Wednesday, July 13, 2011

Work on Simpsonville water park to begin - Dan Rodgerson

Work on Simpsonville water park to begin
The Greenville News - Greenville, S.C.
Author: April M Silvaggio
Date: Feb 23, 2004
Start Page: B.2
Section: Suburbs
Text Word Count: 354

Document Text
Groundbreaking set for Thursday at Southside Park

By April M. Silvaggio


SIMPSONVILLE -- When the Greenville County Recreation District breaks ground this week on an estimated $2.3 million water park complete with spouting geysers, splashy slides and a 270-foot lazy river, Jaquilla Perry plans to be there with her 3-year-old son, Jacob.

"I want to see what all the talk is about," the 29-year-old Simpsonville mother said.

"If it is going to be anything like the ones we've been to at the beach, I can already tell you we'll be at Southside Park all the time when it opens. It seems like it'll be a really neat place to take the kids."

The official is planned for a groundbreaking ceremony 1 p.m. Thursday at Southside Park on Baldwin Road.

Plans call for Discovery Island Family Aquatic Center to be opened this summer, said Dan Rodgerson, executive director of the recreation district.

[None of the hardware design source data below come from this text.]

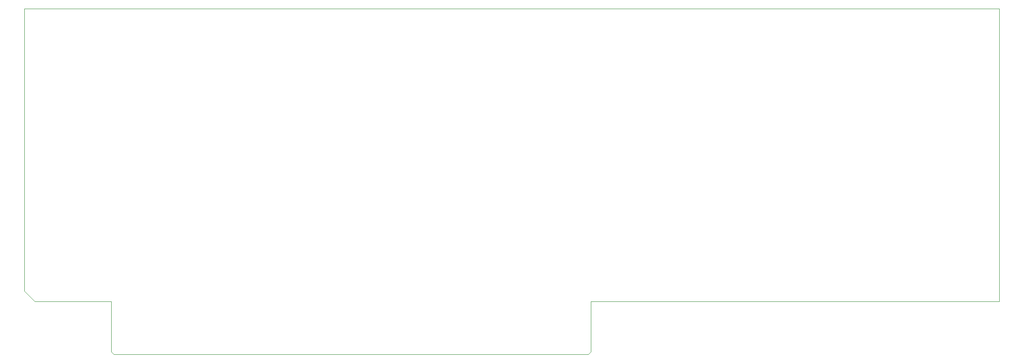
<source format=gbr>
G04 #@! TF.GenerationSoftware,KiCad,Pcbnew,(5.1.8)-1*
G04 #@! TF.CreationDate,2020-12-10T15:49:41+09:00*
G04 #@! TF.ProjectId,EX_MEM_AND_FM,45585f4d-454d-45f4-914e-445f464d2e6b,0.2*
G04 #@! TF.SameCoordinates,PX120bdf8PY82ed558*
G04 #@! TF.FileFunction,Profile,NP*
%FSLAX46Y46*%
G04 Gerber Fmt 4.6, Leading zero omitted, Abs format (unit mm)*
G04 Created by KiCad (PCBNEW (5.1.8)-1) date 2020-12-10 15:49:41*
%MOMM*%
%LPD*%
G01*
G04 APERTURE LIST*
G04 #@! TA.AperFunction,Profile*
%ADD10C,0.050000*%
G04 #@! TD*
G04 APERTURE END LIST*
D10*
X0Y12319000D02*
X2032000Y10287000D01*
X16891000Y508000D02*
X17399000Y0D01*
X0Y12319000D02*
X0Y67437000D01*
X16891000Y10287000D02*
X2032000Y10287000D01*
X189992000Y67437000D02*
X0Y67437000D01*
X189992000Y10287000D02*
X189992000Y67437000D01*
X110363000Y10287000D02*
X189992000Y10287000D01*
X110363000Y508000D02*
X110363000Y10287000D01*
X109855000Y0D02*
X110363000Y508000D01*
X17399000Y0D02*
X109855000Y0D01*
X16891000Y10287000D02*
X16891000Y508000D01*
M02*

</source>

On Thursday, folks can view the architectural renderings and through some visual aids see the actual size of the facility and the height of the tallest slide.

Along with the lazy river, the water park will include a 250-foot tube slide and a 185-foot body slide, as well as play structures and a play area to serve the smallest swimmers.

"To me, this is something Greenville County has needed," Perry said. "There is nothing like this anywhere around here."

And it is better than filling up a small plastic swimming pool in the back yard with a garden hose when the summer heat hits, she said.

"That is what we would be doing, because Jacob loves the water," she said.

Shelters will be in place at Discovery Island to accommodate parties, family reunions and corporate functions. The facility also will be available for private rental after hours.

It will be funded from the issuance of a low-interest revenue bond, which allows the proceeds from the use of the facility to pay for the debt service on the construction costs. Admission probably will cost $4-$6 per person, Rodgerson said.

Officials expect an estimated 40,000 people to use the park in its first summer.